Let’s take a step back for a second. For those out of the e-biking loop, our ‘Reflections’ film takes a melancholic look at transportation of the past, with gridlocked freeways and jam-packed subways reflected in a car’s bodywork. And as the soundtrack sings of a “new day dawning”, the glossy surfaces start to warp and distort, melting into a pool of liquid metal. No prizes for guessing what appears in the car’s place – the VanMoof S3 flashes into view before the film cuts to black.
It’s an eye-catching sequence of visuals, and a powerfully wordless statement about our future. By flipping the visual language of a car advert on its head, we point to a world where people are free to choose a different kind of mobility, one which benefits their environment as much as it does themselves. Unfortunately, the self-regulated ARPP argue that aspects of the film “discredit the automobile sector [...] while creating a climate of anxiety” and have banned the film from airing on French television.

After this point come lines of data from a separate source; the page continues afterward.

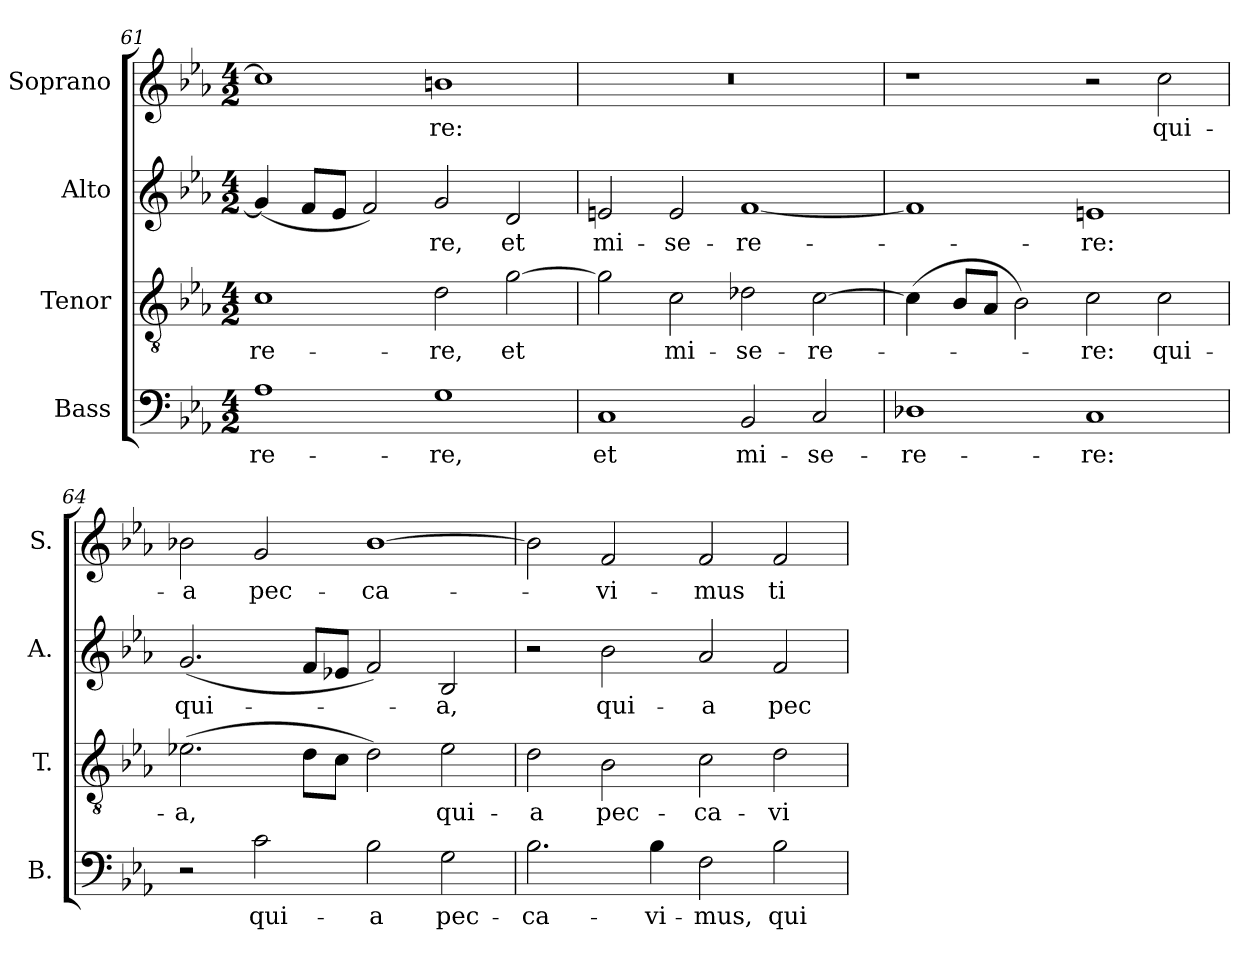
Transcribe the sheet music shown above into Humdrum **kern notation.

**kern	**text	**kern	**text	**kern	**text	**kern	**text
*part4	*part4	*part3	*part3	*part2	*part2	*part1	*part1
*staff4	*staff4	*staff3	*staff3	*staff2	*staff2	*staff1	*staff1
*I"Bass	*	*I"Tenor	*	*I"Alto	*	*I"Soprano	*
*I'B.	*	*I'T.	*	*I'A.	*	*I'S.	*
*clefF4	*	*clefGv2	*	*clefG2	*	*clefG2	*
*	*	*ITrd7c12	*	*	*	*	*
*k[b-e-a-]	*	*k[b-e-a-]	*	*k[b-e-a-]	*	*k[b-e-a-]	*
*E-:	*	*E-:	*	*E-:	*	*E-:	*
*M4/2	*	*M4/2	*	*M4/2	*	*M4/2	*
=61	=61	=61	=61	=61	=61	=61	=61
!	!LO:LY:b:color=#000000	!	!	!	!	!	!
!	!	!	!LO:LY:b:color=#000000	!	!	!	!
1A-i	-re-	1Ci	-re-	(4gi/]	.	1cci]	.
.	.	.	.	8fi/L	.	.	.
.	.	.	.	8e-i/J	.	.	.
.	.	.	.	2fi/)	.	.	.
!	!LO:LY:b:color=#000000	!	!	!	!	!	!
!	!	!	!LO:LY:b:color=#000000	!	!	!	!
!	!	!	!	!	!LO:LY:b:color=#000000	!	!
!	!	!	!	!	!	!	!LO:LY:b:color=#000000
1Gi	-re,	2Di\	-re,	2gi/	-re,	1bni	-re:
!	!	!	!LO:LY:b:color=#000000	!	!	!	!
!	!	!	!	!	!LO:LY:b:color=#000000	!	!
.	.	[2Gi\	et	2di/	et	.	.
=62	=62	=62	=62	=62	=62	=62	=62
!	!LO:LY:b:color=#000000	!	!	!	!	!	!
!	!	!	!	!	!LO:LY:b:color=#000000	!LO:N:vis=1	!
1Ci	et	2Gi\]	.	2eni/	mi-	0r	.
!	!	!	!LO:LY:b:color=#000000	!	!	!	!
!	!	!	!	!	!LO:LY:b:color=#000000	!	!
.	.	2Ci\	mi-	2ei/	-se-	.	.
!	!LO:LY:b:color=#000000	!	!	!	!	!	!
!	!	!	!LO:LY:b:color=#000000	!	!	!	!
!	!	!	!	!	!LO:LY:b:color=#000000	!	!
2BB-i/	mi-	2D-Xi\	-se-	[1fi	-re-	.	.
!	!LO:LY:b:color=#000000	!	!	!	!	!	!
!	!	!	!LO:LY:b:color=#000000	!	!	!	!
2Ci/	-se-	[2Ci\	-re-	.	.	.	.
=63	=63	=63	=63	=63	=63	=63	=63
!	!LO:LY:b:color=#000000	!	!	!	!	!	!
1D-Xi	-re-	(4Ci\]	.	1fi]	.	1r	.
.	.	8BB-i/L	.	.	.	.	.
.	.	8AA-i/J	.	.	.	.	.
.	.	2BB-i\)	.	.	.	.	.
!	!LO:LY:b:color=#000000	!	!	!	!	!	!
!	!	!	!LO:LY:b:color=#000000	!	!	!	!
!	!	!	!	!	!LO:LY:b:color=#000000	!	!
1Ci	-re:	2Ci\	-re:	1eni	-re:	2r	.
!	!	!	!LO:LY:b:color=#000000	!	!	!	!
!	!	!	!	!	!	!	!LO:LY:b:color=#000000
.	.	2Ci\	qui-	.	.	2cci\	qui-
=64	=64	=64	=64	=64	=64	=64	=64
!	!	!	!LO:LY:b:color=#000000	!	!	!	!
!	!	!	!	!	!LO:LY:b:color=#000000	!	!
!	!	!	!	!	!	!	!LO:LY:b:color=#000000
2r	.	(2.E-Xi\	-a,	(2.gi/	qui-	2b-Xi\	-a
!	!LO:LY:b:color=#000000	!	!	!	!	!	!
!	!	!	!	!	!	!	!LO:LY:b:color=#000000
2ci\	qui-	.	.	.	.	2gi/	pec-
.	.	8Di\L	.	8fi/L	.	.	.
.	.	8Ci\J	.	8e-Xi/J	.	.	.
!	!LO:LY:b:color=#000000	!	!	!	!	!	!
!	!	!	!	!	!	!	!LO:LY:b:color=#000000
2B-i\	-a	2Di\)	.	2fi/)	.	[1b-i	-ca-
!	!LO:LY:b:color=#000000	!	!	!	!	!	!
!	!	!	!LO:LY:b:color=#000000	!	!	!	!
!	!	!	!	!	!LO:LY:b:color=#000000	!	!
2Gi\	pec-	2E-i\	qui-	2B-i/	-a,	.	.
!!LO:LB:g=z
=65	=65	=65	=65	=65	=65	=65	=65
!	!LO:LY:b:color=#000000	!	!	!	!	!	!
!	!	!	!LO:LY:b:color=#000000	!	!	!	!
2.B-i\	-ca-	2Di\	-a	2r	.	2b-i\]	.
!	!	!	!LO:LY:b:color=#000000	!	!	!	!
!	!	!	!	!	!LO:LY:b:color=#000000	!	!
!	!	!	!	!	!	!	!LO:LY:b:color=#000000
.	.	2BB-i\	pec-	2b-i\	qui-	2fi/	-vi-
!	!LO:LY:b:color=#000000	!	!	!	!	!	!
4B-i\	-vi-	.	.	.	.	.	.
!	!LO:LY:b:color=#000000	!	!	!	!	!	!
!	!	!	!LO:LY:b:color=#000000	!	!	!	!
!	!	!	!	!	!LO:LY:b:color=#000000	!	!
!	!	!	!	!	!	!	!LO:LY:b:color=#000000
2Fi\	-mus,	2Ci\	-ca-	2a-i/	-a	2fi/	-mus
!	!LO:LY:b:color=#000000	!	!	!	!	!	!
!	!	!	!LO:LY:b:color=#000000	!	!	!	!
!	!	!	!	!	!LO:LY:b:color=#000000	!	!
!	!	!	!	!	!	!	!LO:LY:b:color=#000000
2B-i\	qui-	2Di\	-vi-	2fi/	pec-	2fi/	ti-
=	=	=	=	=	=	=	=
*-	*-	*-	*-	*-	*-	*-	*-
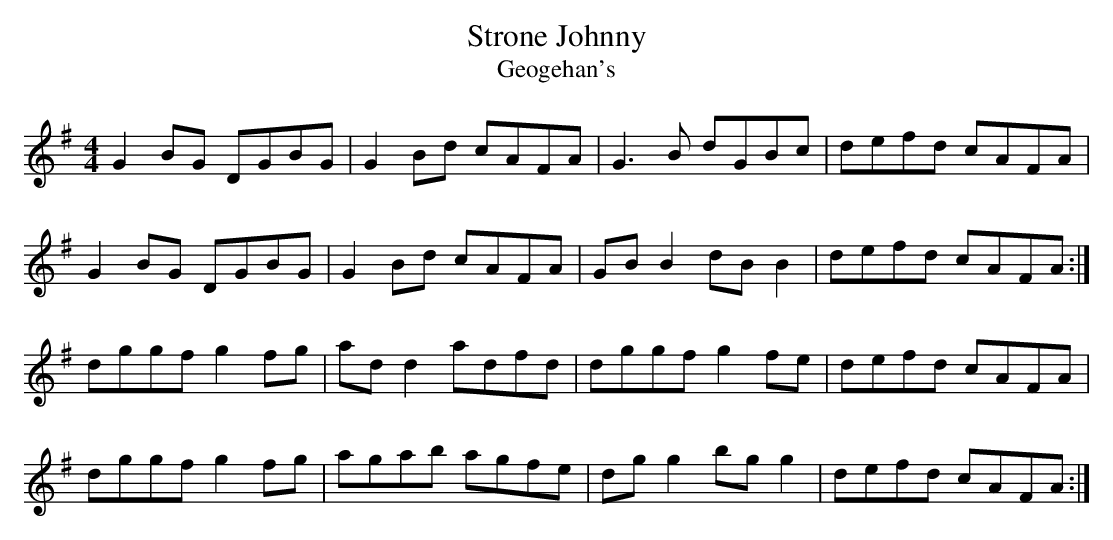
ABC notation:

X:1
T:Strone Johnny
T:Geogehan's
M:4/4
L:1/8
K:G
G2BG DGBG|G2Bd cAFA|G3B dGBc|defd cAFA|!
G2BG DGBG|G2Bd cAFA|GBB2 dBB2|defd cAFA:|!
dggf g2fg|add2 adfd|dggf g2fe|defd cAFA|!
dggf g2fg|agab agfe|dgg2 bgg2|defd cAFA:|!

Given that the regulatory board recently pledged to reinforce the sustainability aspects of their policies, it’s a difficult decision to justify. And it’s especially perplexing when you consider that the reflected images weren’t created for this commercial – it’s all archival documentary footage that’s freely available in the public domain. If everyday footage of real world transport is going to create a “climate of anxiety”, maybe someone should try to do something about that world. Y’know… by offering alternative means of transportation. Or something.
It’s not the first time the ARPP’s decisions have been viewed as controversial. Earlier this year, it blocked a call-to-action campaign by Greenpeace. Apparently images of melting ice caps were deemed “too political” for Parisian metro commuters. Likewise, Médecins du Monde’s series of billboards highlighting the astronomical costs of essential drugs was blocked due to the “risks of negative reactions from pharmaceutical companies”.
Noticing a pattern here? We’re hardly conspiracy theorists, but the ARRP have shown a tendency to favor corporate interests over supporting meaningful societal change. And their blocking of our commercial comes at a time when the French automobile industry is in real trouble. Car sales are plummeting, and the French government has been forced to introduce an €8 billion recovery plan to keep the sector afloat.
At the same time, persistent social distancing measures are fueling demand for e-bikes. With bikes seen as an increasingly dependable transport option compared to public transport, Paris city planners have launched new cycling initiatives, and dedicated €300 million of their budget to cycling infrastructure.
So it’s easy to see why car manufacturers might be scared of this behavioural shift. And the giants of the auto industry still have the weight and financial clout to lobby regulatory bodies like the ARPP. It might explain why to-date there have been almost no bike commercials broadcast worldwide. But with this market stranglehold starting to loosen, it’s only a matter of time before more voices can be heard. There’s a new day dawning indeed.